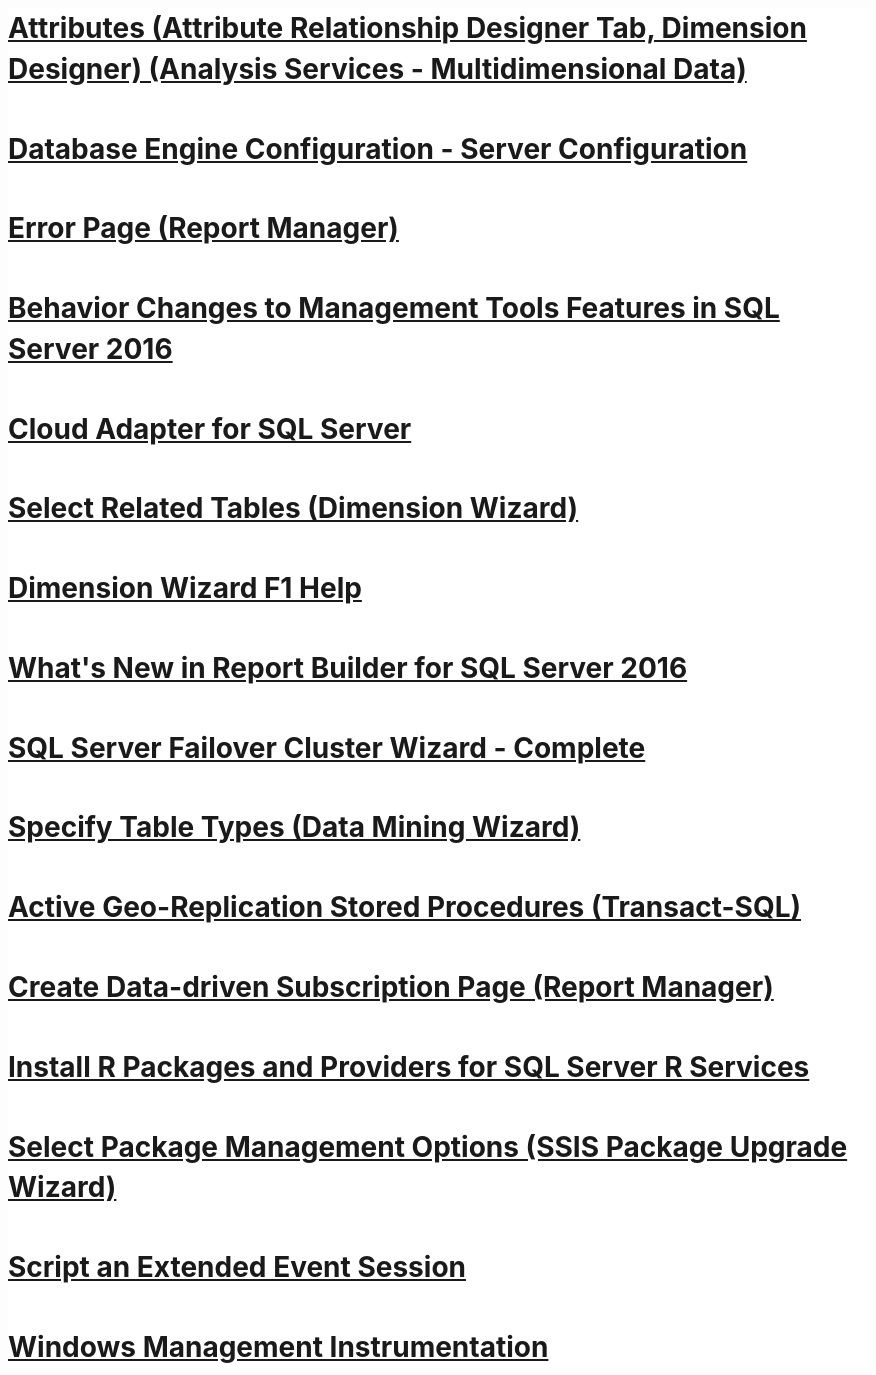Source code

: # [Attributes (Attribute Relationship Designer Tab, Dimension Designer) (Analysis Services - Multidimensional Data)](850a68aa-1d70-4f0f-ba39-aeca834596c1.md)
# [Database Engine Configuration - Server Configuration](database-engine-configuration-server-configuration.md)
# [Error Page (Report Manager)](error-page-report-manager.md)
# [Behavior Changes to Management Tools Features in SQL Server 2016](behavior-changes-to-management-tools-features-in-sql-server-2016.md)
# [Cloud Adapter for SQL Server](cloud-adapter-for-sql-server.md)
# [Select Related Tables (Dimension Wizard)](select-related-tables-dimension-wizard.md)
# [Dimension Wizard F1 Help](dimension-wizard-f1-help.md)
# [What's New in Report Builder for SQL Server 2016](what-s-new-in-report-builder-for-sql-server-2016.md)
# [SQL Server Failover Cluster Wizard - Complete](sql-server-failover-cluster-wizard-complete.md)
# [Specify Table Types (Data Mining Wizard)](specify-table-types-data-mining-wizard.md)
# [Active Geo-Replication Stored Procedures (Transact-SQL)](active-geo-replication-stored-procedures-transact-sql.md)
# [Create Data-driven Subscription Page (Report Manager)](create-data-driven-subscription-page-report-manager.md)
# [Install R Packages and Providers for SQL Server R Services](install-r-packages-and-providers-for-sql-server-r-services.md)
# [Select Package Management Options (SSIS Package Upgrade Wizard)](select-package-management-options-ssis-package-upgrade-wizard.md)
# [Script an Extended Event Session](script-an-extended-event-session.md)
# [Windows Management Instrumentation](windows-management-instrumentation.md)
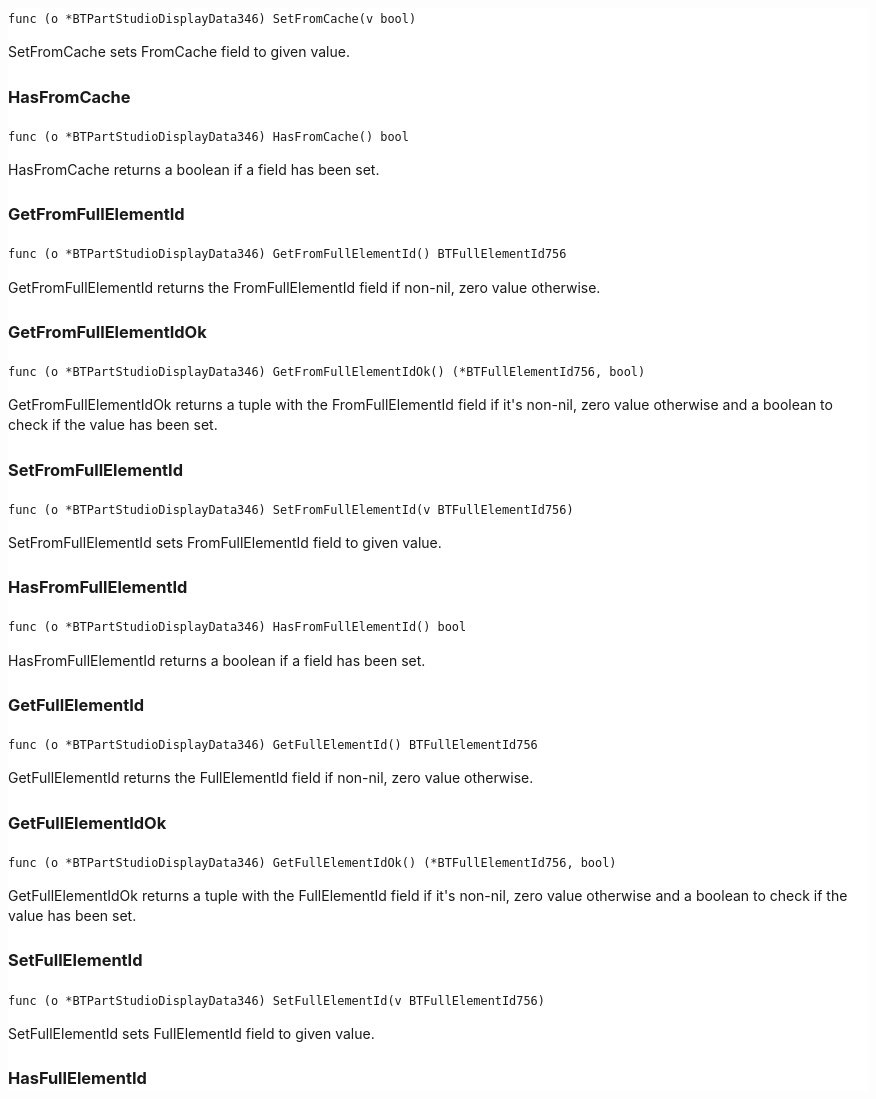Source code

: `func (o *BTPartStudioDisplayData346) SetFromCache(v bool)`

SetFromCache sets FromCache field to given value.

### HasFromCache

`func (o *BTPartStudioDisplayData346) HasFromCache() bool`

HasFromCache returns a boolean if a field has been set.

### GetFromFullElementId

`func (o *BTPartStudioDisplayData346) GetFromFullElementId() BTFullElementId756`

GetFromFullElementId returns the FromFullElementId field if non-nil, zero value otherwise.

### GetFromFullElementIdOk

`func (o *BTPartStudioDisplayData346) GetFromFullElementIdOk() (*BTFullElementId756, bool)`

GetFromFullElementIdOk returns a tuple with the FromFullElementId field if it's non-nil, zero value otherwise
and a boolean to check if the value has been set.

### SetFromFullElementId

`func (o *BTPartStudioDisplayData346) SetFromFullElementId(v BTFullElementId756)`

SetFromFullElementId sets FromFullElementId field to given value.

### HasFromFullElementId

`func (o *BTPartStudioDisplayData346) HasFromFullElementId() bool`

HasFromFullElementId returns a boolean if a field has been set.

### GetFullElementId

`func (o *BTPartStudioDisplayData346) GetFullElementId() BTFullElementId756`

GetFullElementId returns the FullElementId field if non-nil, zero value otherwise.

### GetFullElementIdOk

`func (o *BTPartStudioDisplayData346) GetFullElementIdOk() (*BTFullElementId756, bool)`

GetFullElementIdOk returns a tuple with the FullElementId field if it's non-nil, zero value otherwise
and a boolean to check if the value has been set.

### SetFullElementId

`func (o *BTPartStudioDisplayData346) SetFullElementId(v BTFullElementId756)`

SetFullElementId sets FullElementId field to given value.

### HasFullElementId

====

TO DO ->
Rewrite the text of every item with "field" replaced by "property" throughout, keeping everything else unchanged. Omit the pictures from your answer.

SOLUTION TO THIS EXERCISE ->
Source code

: # [Attributes (Attribute Relationship Designer Tab, Dimension Designer) (Analysis Services - Multidimensional Data)](850a68aa-1d70-4f0f-ba39-aeca834596c1.md)
# [Database Engine Configuration - Server Configuration](database-engine-configuration-server-configuration.md)
# [Error Page (Report Manager)](error-page-report-manager.md)
# [Behavior Changes to Management Tools Features in SQL Server 2016](behavior-changes-to-management-tools-features-in-sql-server-2016.md)
# [Cloud Adapter for SQL Server](cloud-adapter-for-sql-server.md)
# [Select Related Tables (Dimension Wizard)](select-related-tables-dimension-wizard.md)
# [Dimension Wizard F1 Help](dimension-wizard-f1-help.md)
# [What's New in Report Builder for SQL Server 2016](what-s-new-in-report-builder-for-sql-server-2016.md)
# [SQL Server Failover Cluster Wizard - Complete](sql-server-failover-cluster-wizard-complete.md)
# [Specify Table Types (Data Mining Wizard)](specify-table-types-data-mining-wizard.md)
# [Active Geo-Replication Stored Procedures (Transact-SQL)](active-geo-replication-stored-procedures-transact-sql.md)
# [Create Data-driven Subscription Page (Report Manager)](create-data-driven-subscription-page-report-manager.md)
# [Install R Packages and Providers for SQL Server R Services](install-r-packages-and-providers-for-sql-server-r-services.md)
# [Select Package Management Options (SSIS Package Upgrade Wizard)](select-package-management-options-ssis-package-upgrade-wizard.md)
# [Script an Extended Event Session](script-an-extended-event-session.md)
# [Windows Management Instrumentation](windows-management-instrumentation.md)
Source code

: `func (o *BTPartStudioDisplayData346) SetFromCache(v bool)`

SetFromCache sets FromCache property to given value.

### HasFromCache

`func (o *BTPartStudioDisplayData346) HasFromCache() bool`

HasFromCache returns a boolean if a property has been set.

### GetFromFullElementId

`func (o *BTPartStudioDisplayData346) GetFromFullElementId() BTFullElementId756`

GetFromFullElementId returns the FromFullElementId property if non-nil, zero value otherwise.

### GetFromFullElementIdOk

`func (o *BTPartStudioDisplayData346) GetFromFullElementIdOk() (*BTFullElementId756, bool)`

GetFromFullElementIdOk returns a tuple with the FromFullElementId property if it's non-nil, zero value otherwise
and a boolean to check if the value has been set.

### SetFromFullElementId

`func (o *BTPartStudioDisplayData346) SetFromFullElementId(v BTFullElementId756)`

SetFromFullElementId sets FromFullElementId property to given value.

### HasFromFullElementId

`func (o *BTPartStudioDisplayData346) HasFromFullElementId() bool`

HasFromFullElementId returns a boolean if a property has been set.

### GetFullElementId

`func (o *BTPartStudioDisplayData346) GetFullElementId() BTFullElementId756`

GetFullElementId returns the FullElementId property if non-nil, zero value otherwise.

### GetFullElementIdOk

`func (o *BTPartStudioDisplayData346) GetFullElementIdOk() (*BTFullElementId756, bool)`

GetFullElementIdOk returns a tuple with the FullElementId property if it's non-nil, zero value otherwise
and a boolean to check if the value has been set.

### SetFullElementId

`func (o *BTPartStudioDisplayData346) SetFullElementId(v BTFullElementId756)`

SetFullElementId sets FullElementId property to given value.

### HasFullElementId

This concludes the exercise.